Karten-Telefon: 030/ 56 82 13 33
Karten per E-Mail: karten(at)heimathafen-neukoelln.de

wann: Fr. 05.09.2014   19:00

wo: Heimathafen Neukölln
Karl-Marx-Straße 141, Neukölln, 12043 Berlin (Auf Stadtplan zeigen.)

Über den Veranstaltungsort:

der Heimathafen Neukölln

Der Heimathafen Neukölln steht seit 2009 für neues Volkstheater aus Berlin. Mit einem vielfältigen Programm aus Schauspielproduktionen, Musiktheater, Konzerten, Lesungen und neuen Show-Formaten hat der Heimathafen dem vielschichtigen Bezirk Neukölln eine Stimme verliehen - geprägt von einem Crossover an Stilen, Genres und Kulturen. Neukölln und die Neuköllner stehen dabei im Mittelpunkt der Eigenproduktionen. Die Neuköllner Vergangenheit als Arbeiterbezirk und verruchtes Vergnügungsviertel findet seinen Ausdruck in Altberliner Volksstücken und rotzigen Revuen.

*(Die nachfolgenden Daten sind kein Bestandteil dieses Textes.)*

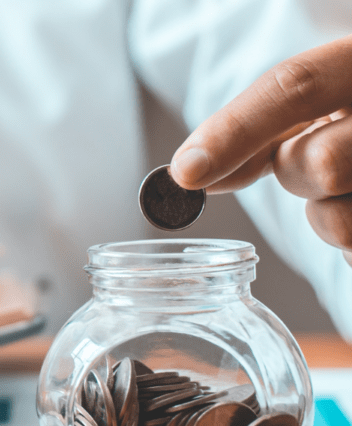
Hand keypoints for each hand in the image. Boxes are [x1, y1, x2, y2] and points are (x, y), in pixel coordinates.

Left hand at [170, 35, 351, 266]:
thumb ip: (255, 131)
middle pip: (319, 163)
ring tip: (351, 185)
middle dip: (295, 175)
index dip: (234, 132)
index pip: (294, 86)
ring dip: (327, 217)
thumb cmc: (351, 113)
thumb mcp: (314, 104)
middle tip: (312, 161)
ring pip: (342, 221)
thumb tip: (191, 172)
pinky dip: (349, 241)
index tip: (186, 173)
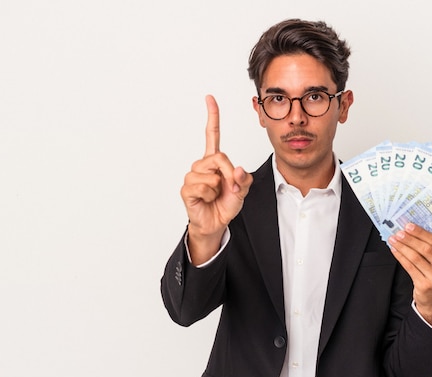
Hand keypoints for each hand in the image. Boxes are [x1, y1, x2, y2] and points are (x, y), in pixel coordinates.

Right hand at [180, 95, 252, 263]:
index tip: (209, 98)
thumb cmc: (226, 203)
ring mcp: (192, 176)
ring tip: (214, 195)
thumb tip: (238, 170)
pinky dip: (210, 196)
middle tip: (229, 189)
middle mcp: (201, 164)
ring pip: (212, 176)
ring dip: (219, 189)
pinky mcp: (187, 188)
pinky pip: (204, 187)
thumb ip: (244, 180)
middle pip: (219, 158)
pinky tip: (206, 200)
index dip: (212, 116)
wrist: (216, 223)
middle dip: (230, 175)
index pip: (212, 134)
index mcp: (214, 160)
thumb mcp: (243, 190)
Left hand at [388, 223, 431, 327]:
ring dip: (402, 247)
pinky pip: (409, 267)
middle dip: (410, 239)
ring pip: (416, 258)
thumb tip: (413, 230)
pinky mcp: (425, 285)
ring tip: (394, 240)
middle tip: (399, 232)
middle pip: (426, 249)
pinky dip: (400, 257)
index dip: (421, 233)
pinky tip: (395, 250)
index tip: (409, 226)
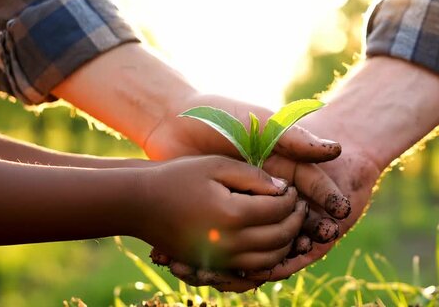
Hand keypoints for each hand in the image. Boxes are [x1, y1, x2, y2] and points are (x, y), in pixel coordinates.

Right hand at [133, 155, 307, 270]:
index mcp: (233, 214)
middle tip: (299, 206)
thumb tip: (283, 189)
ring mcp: (220, 260)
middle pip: (280, 238)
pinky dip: (267, 262)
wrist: (140, 204)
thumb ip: (254, 176)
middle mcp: (229, 243)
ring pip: (270, 260)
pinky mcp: (212, 268)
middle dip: (296, 221)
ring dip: (287, 243)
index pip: (279, 210)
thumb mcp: (217, 165)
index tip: (292, 189)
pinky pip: (250, 273)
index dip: (292, 198)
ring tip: (289, 224)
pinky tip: (271, 246)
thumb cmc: (178, 177)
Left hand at [165, 56, 438, 289]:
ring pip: (273, 228)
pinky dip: (253, 248)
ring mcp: (247, 200)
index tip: (342, 211)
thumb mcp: (258, 124)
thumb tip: (336, 150)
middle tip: (325, 239)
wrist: (170, 124)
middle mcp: (268, 184)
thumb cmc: (218, 115)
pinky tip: (261, 258)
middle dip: (312, 225)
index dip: (328, 197)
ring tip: (296, 253)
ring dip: (286, 241)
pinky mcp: (225, 215)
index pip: (312, 184)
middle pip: (298, 210)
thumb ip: (294, 138)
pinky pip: (244, 235)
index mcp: (282, 161)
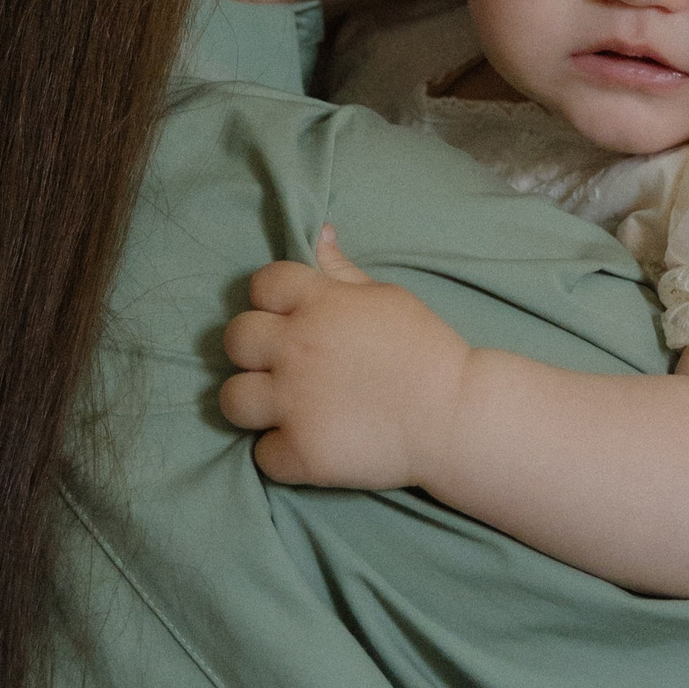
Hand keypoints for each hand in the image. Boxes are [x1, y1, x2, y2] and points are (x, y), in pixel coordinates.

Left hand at [220, 227, 469, 487]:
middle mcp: (297, 348)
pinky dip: (283, 454)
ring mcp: (294, 402)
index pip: (262, 284)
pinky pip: (262, 455)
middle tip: (283, 366)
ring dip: (253, 403)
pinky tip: (308, 446)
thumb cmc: (427, 351)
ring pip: (231, 399)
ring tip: (282, 410)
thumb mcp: (387, 298)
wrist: (456, 416)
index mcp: (319, 303)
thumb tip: (319, 232)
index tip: (291, 318)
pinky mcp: (301, 452)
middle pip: (235, 339)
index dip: (272, 300)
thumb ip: (342, 271)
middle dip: (254, 350)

www.heimathafen-neukoelln.de 

Über das Theaterstück:

ARABBOY – Das kurze Leben des Rashid A.

Neukölln-Trilogie erster Teil - nach dem Roman von Güner Yasemin Balci
Rashid A., Sohn eines libanesischen Kurden und einer Palästinenserin, ist in Neukölln geboren und aufgewachsen. Doch er fühlt sich nicht als Deutscher, nicht als Libanese, nicht als Palästinenser. Er ist Arabboy, so nennt er sich in den Chatrooms, in denen er selbst gedrehte Gewaltvideos verbreitet. Rashids Welt wird bestimmt vom Gesetz der Straße und in dieser Welt schwingt er sich auf zum Kiezkönig des Rollbergviertels. Er begibt sich in einen Rausch von Drogen, Macht und Gewalt, bis er schließlich strauchelt und von der Polizei gefasst wird. Im Gefängnis wartet er auf seine Abschiebung aus Deutschland, dem verhassten Land, das dennoch die einzige Heimat ist, die er je gekannt hat.

Über die Regisseurin:

Nicole Oder

1978 in Nürnberg geboren, studierte Politik-, Theaterwissenschaft und Französisch in Erlangen und Paris. Anschließend arbeitete sie zwei Jahre bei der Kommunikationsagentur Pleon. 2006 leitete sie ein Theaterprojekt in einem indischen Stammesdorf bei Kalkutta, arbeitete mit der Obdachlosentheatergruppe Ratten 07 und lernte 2007 die Theatermacherinnen des Heimathafen Neukölln kennen. Dort ist sie seit 2008 Mitglied der künstlerischen Leitung und Regisseurin, u.a. für die Neukölln-Trilogie. Nicole Oder erhielt 2011 eine Nennung als beste Nachwuchskünstlerin im Jahrbuch der Theater heute. Mit „ArabQueen“ gewann sie beim Festival „radikal jung“ am Münchner Volkstheater den Publikumspreis.